[Edited layout image data]
*** Block opens ***

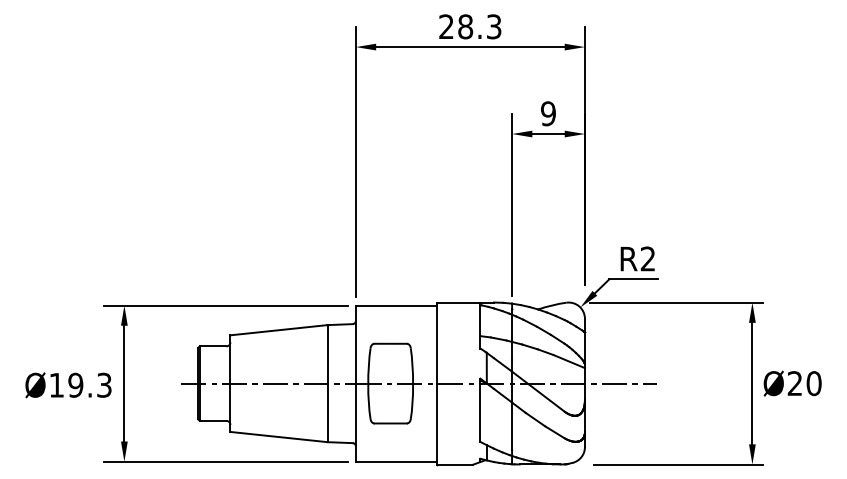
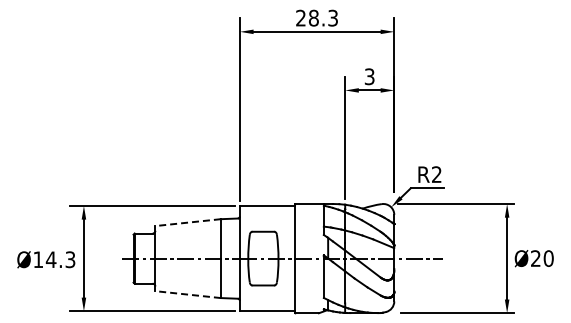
text: (548, 113) -> (369, 76), 9 -> 3
line: (279, 330) -> (188, 222), solid -> dashed
text: (74, 384) -> (50, 259), Ø19.3 -> Ø14.3
line: (279, 436) -> (188, 294), solid -> dashed

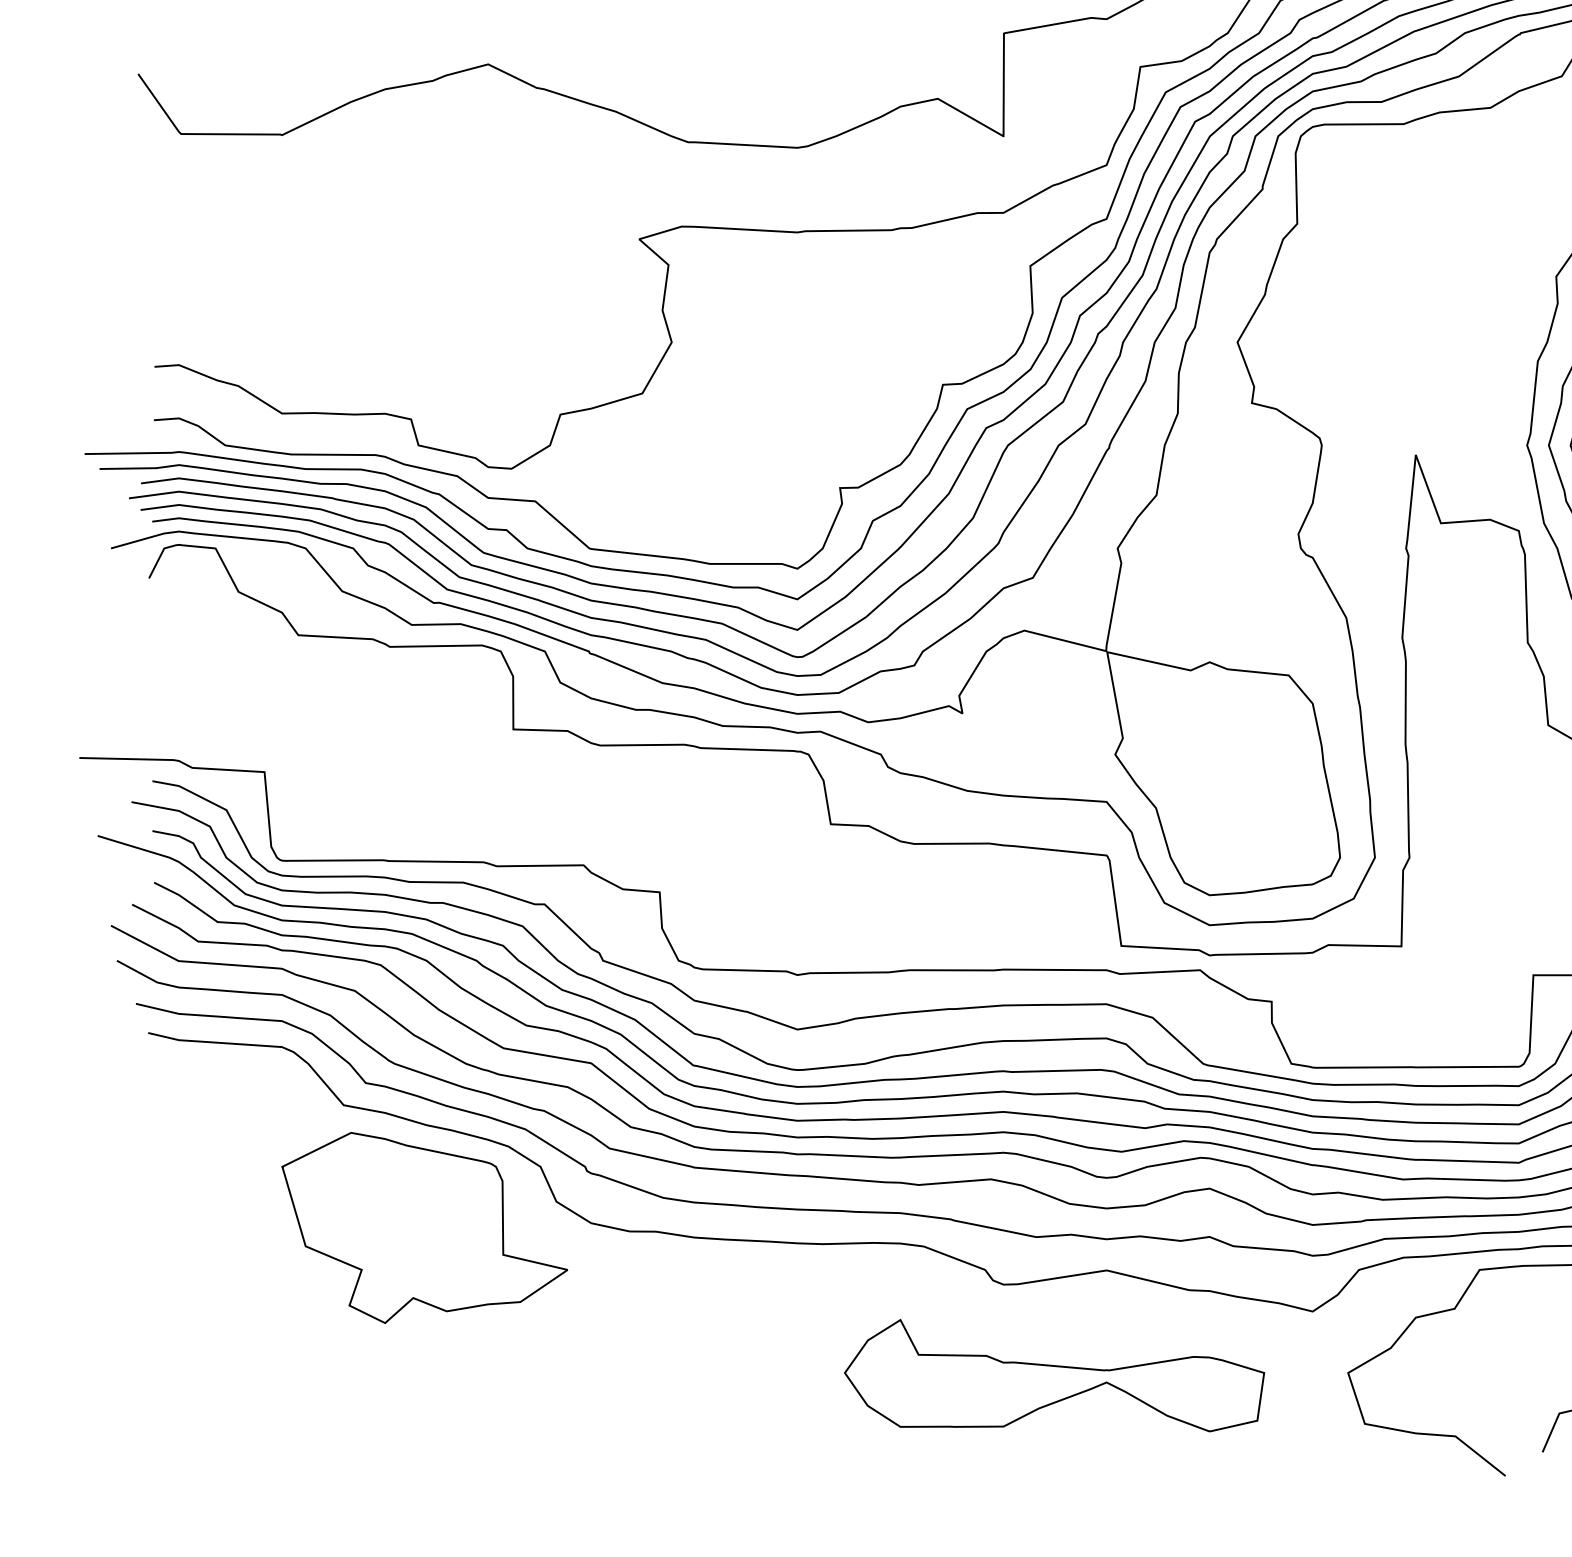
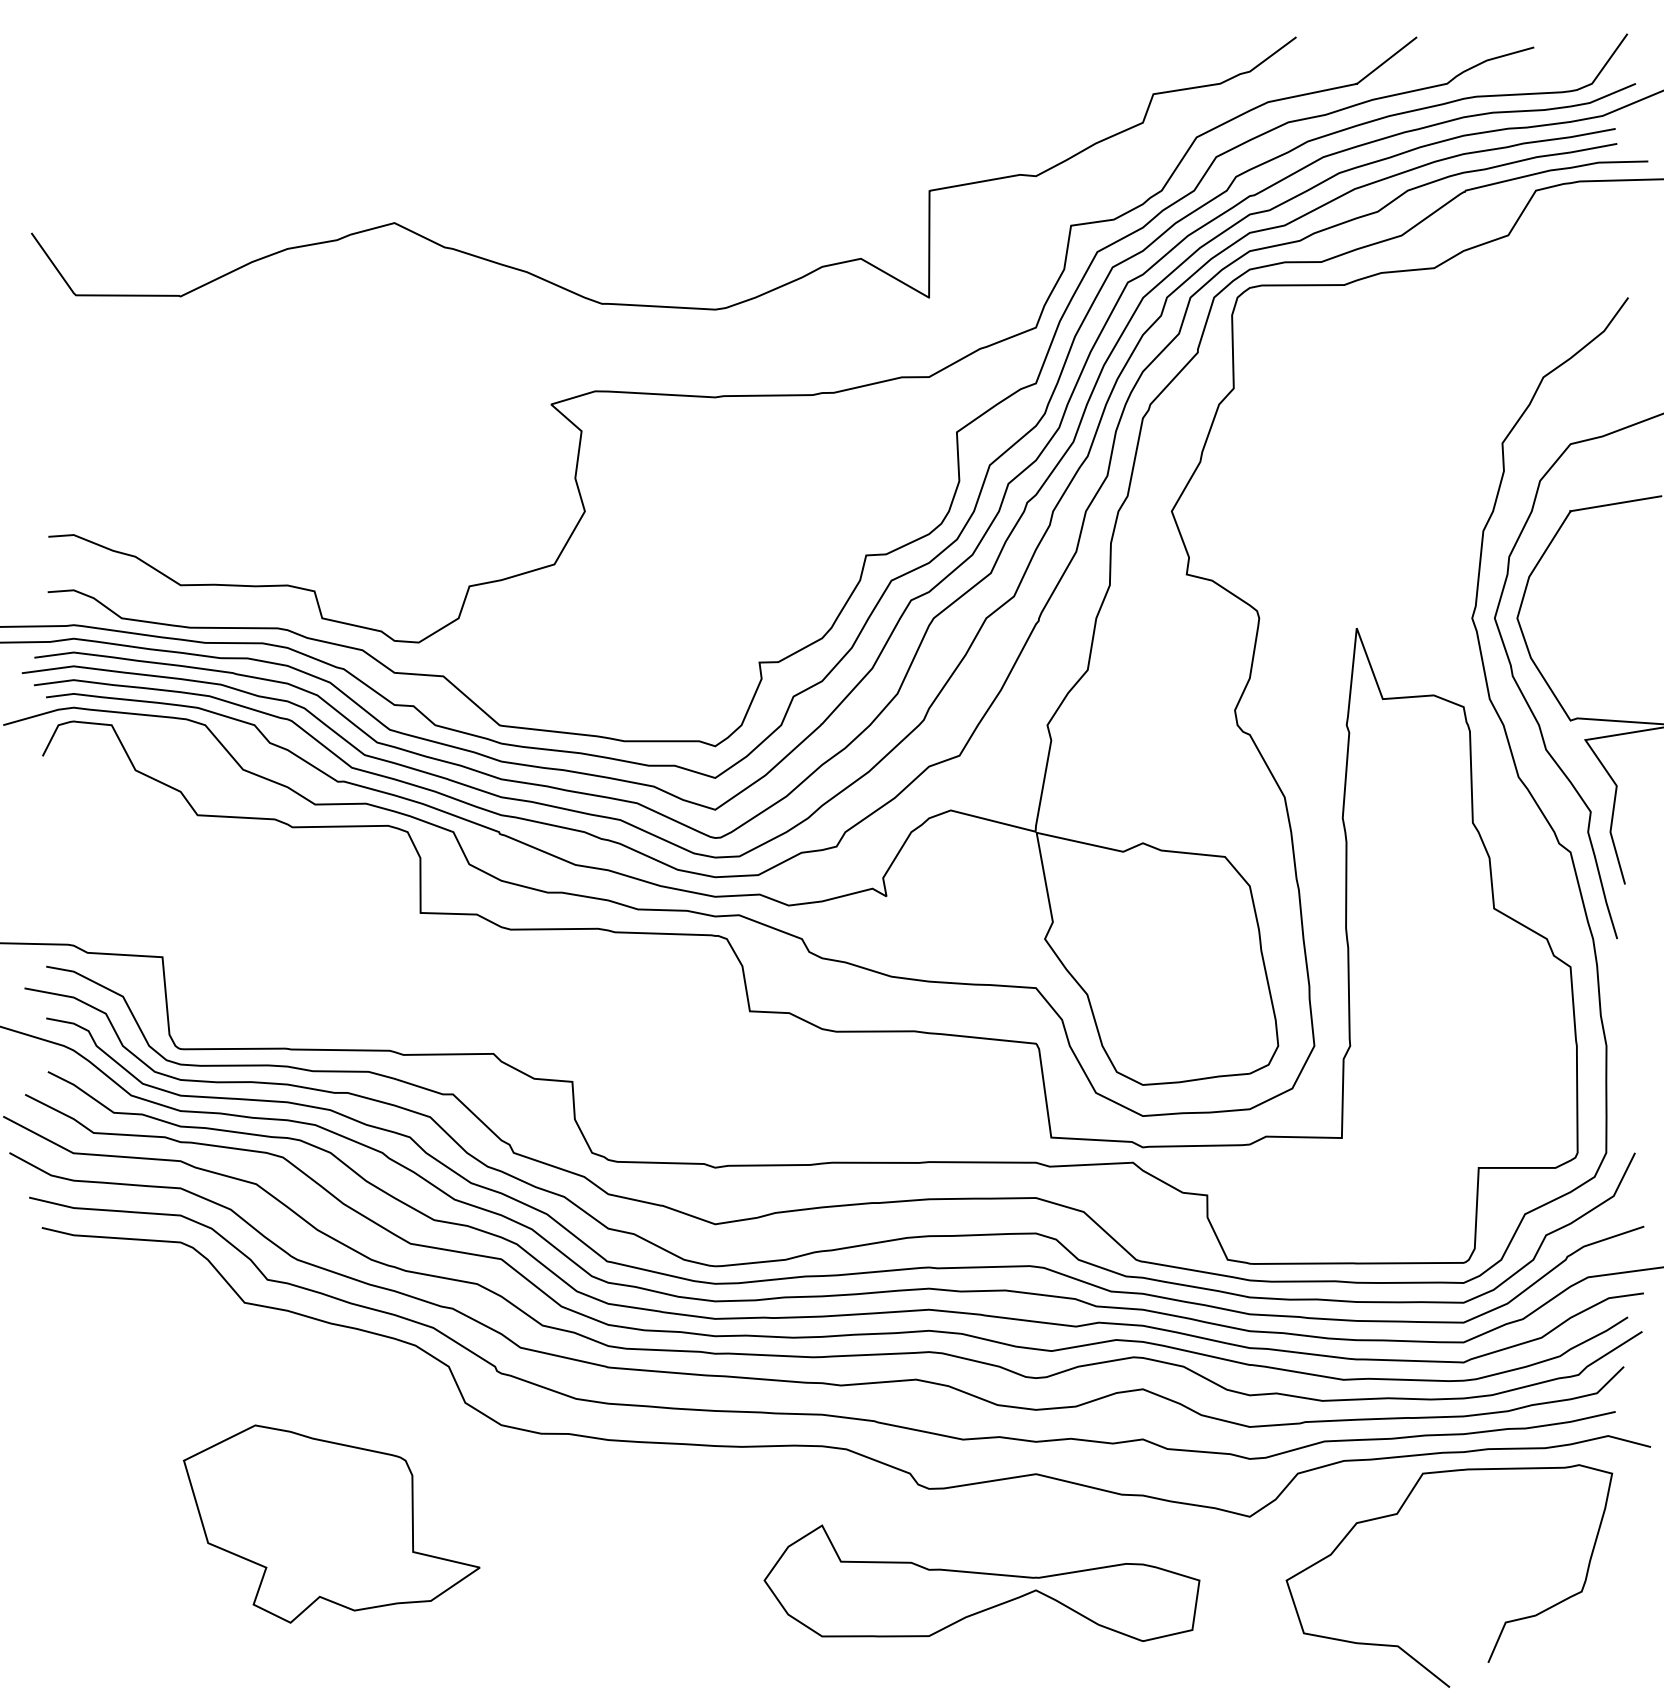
part: (424, 1227) -> (331, 1523), moved

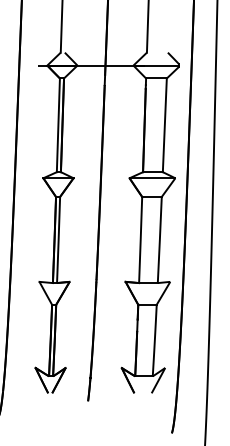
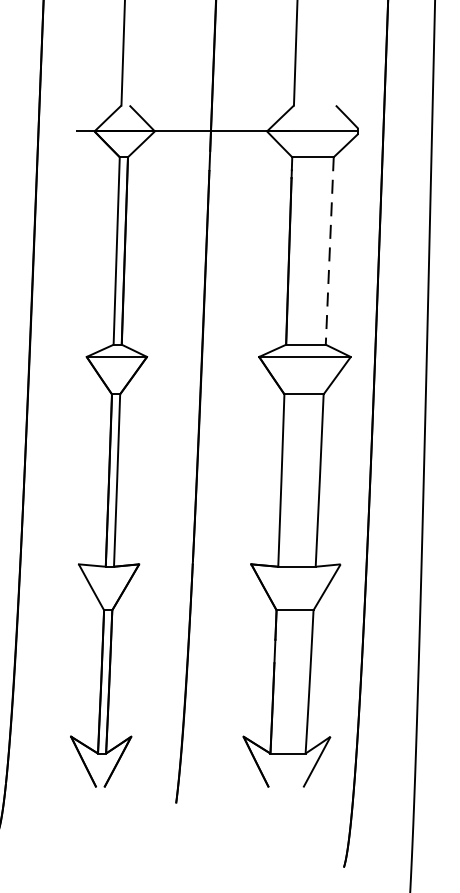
line: (164, 125) -> (329, 251), solid -> dashed

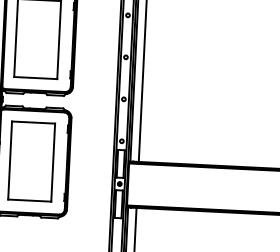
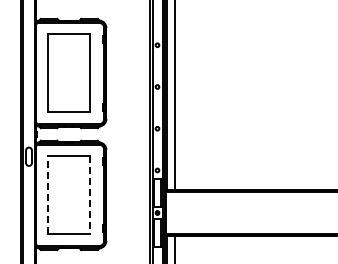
line: (10, 160) -> (47, 194), solid -> dashed
line: (53, 162) -> (90, 194), solid -> dashed

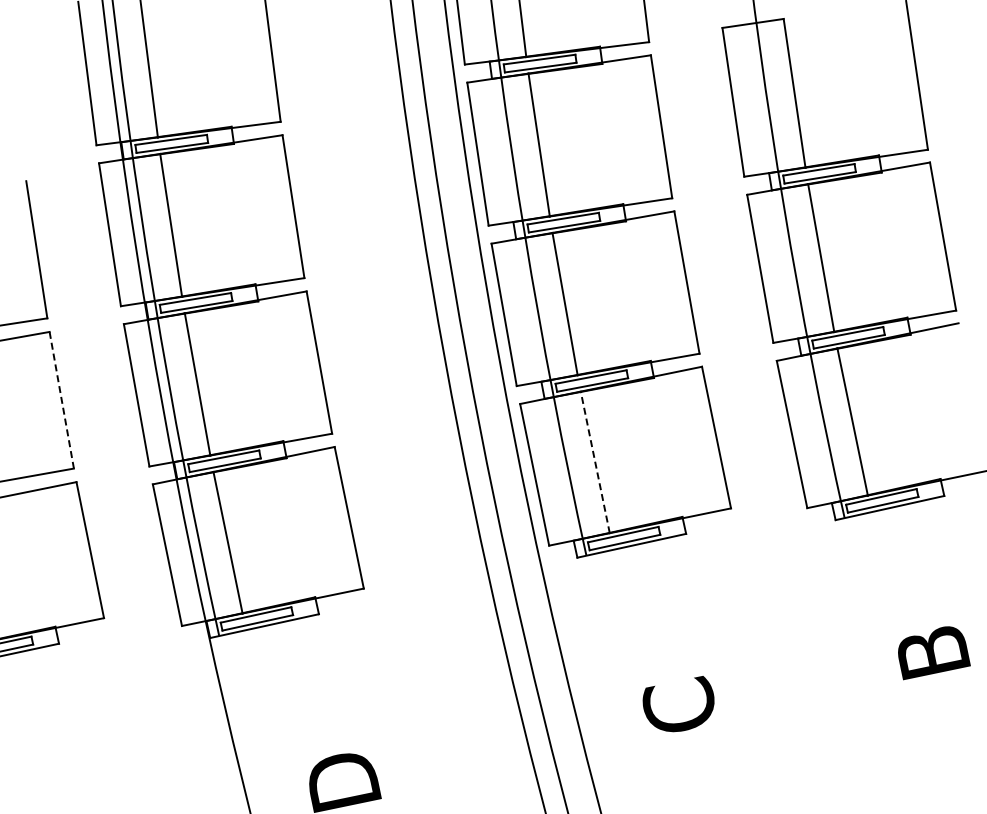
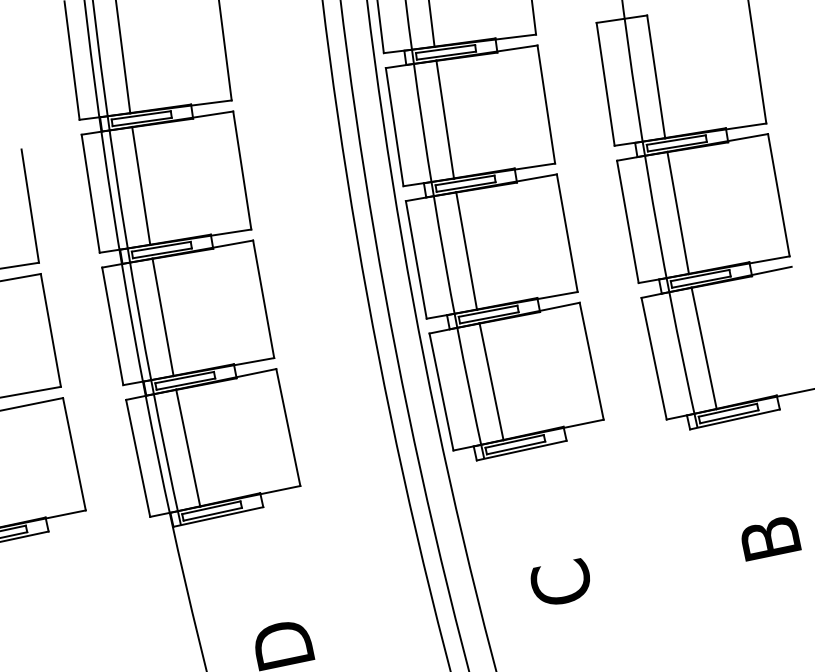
line: (61, 400) -> (50, 330), dashed -> solid
line: (595, 461) -> (491, 381), dashed -> solid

*** Block closes ***

• [Required work] If a line of the entries contains the string "text", it counts; report how many such lines there are, as a bare number.

• [Solution for this task] 2